On-call compensation

Extra payment for being on-call.

  • Impact to watch-stander: Medium
  • Rule of thumb: Paying people extra explicitly for on-call can made harder on-call shifts easier to accept for employees.
  • More details:
  • US labor law may call almost everyone salaried-exempt and on-call can be a job duty without extra compensation.
  • Extra money for a hard task makes that task easier to accept with grace.

Number of schedule tiers

How deep the schedule is. Primary + Secondary would be 2 deep.

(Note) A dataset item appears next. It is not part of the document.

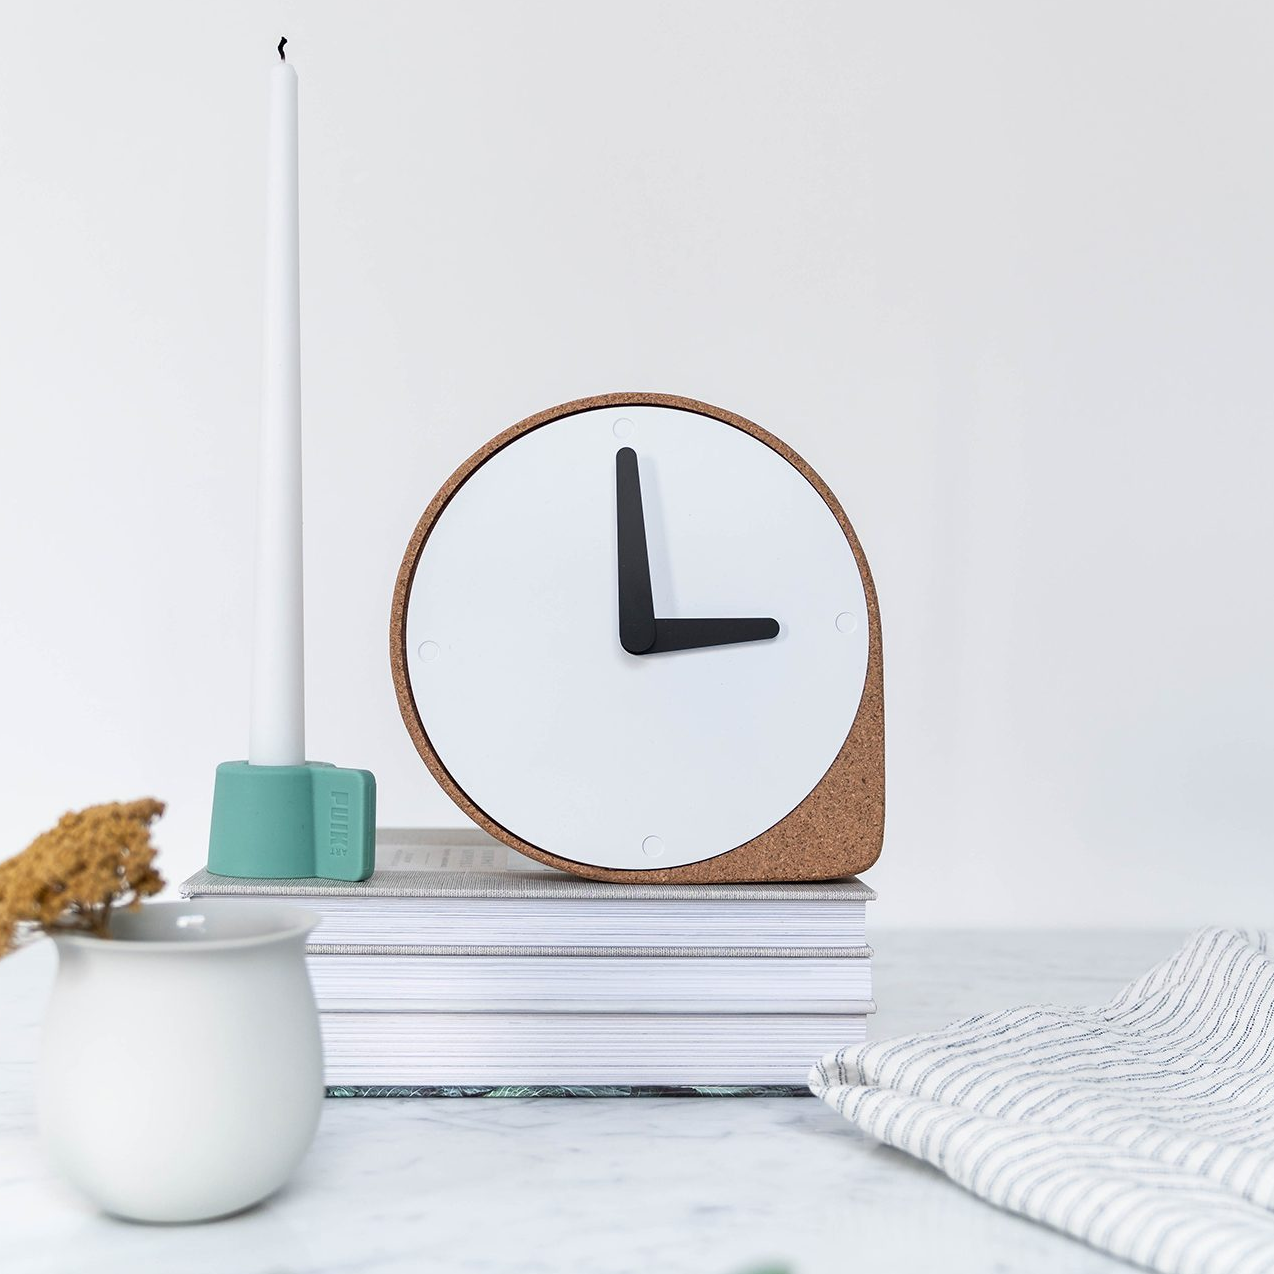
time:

Primary + Secondary + Management + CIO would be 4 deep.

  • Impact to watch-stander: Low
  • Rule of thumb: The higher the tier an escalation goes, the longer a problem goes unworked.
  • More details:
  • Secondary tiers on small teams may be too disruptive to be viable.
  • If a secondary tier is used, definitely have a framework for how the primary and secondary tiers are supposed to work together.
  • Policies governing how escalations work need to be in place.
  • Tying on-call performance to general job performance may require on-call compensation in some jurisdictions.
  • The terminal tier often expects to never get paged, and getting paged may initiate a post-mortem process to figure out why.

Company paid cellular coverage

The company pays for or subsidizes the cell service for people on-call.

  • Impact to watch-stander: Low
  • Rule of thumb: If you're paying for cell service, response-time improves as watch-standers are more willing to tether to deal with call-outs.
  • More details:
  • For companies that do not have company phones, some compensation may be required for must-carry-phone employees. This varies by location.
  • This can be a single on-call phone that gets passed around or employer stipends for cell coverage.
  • Having a hotspot in their pocket reduces the impact a short maximum response time has on a watch-stander's life.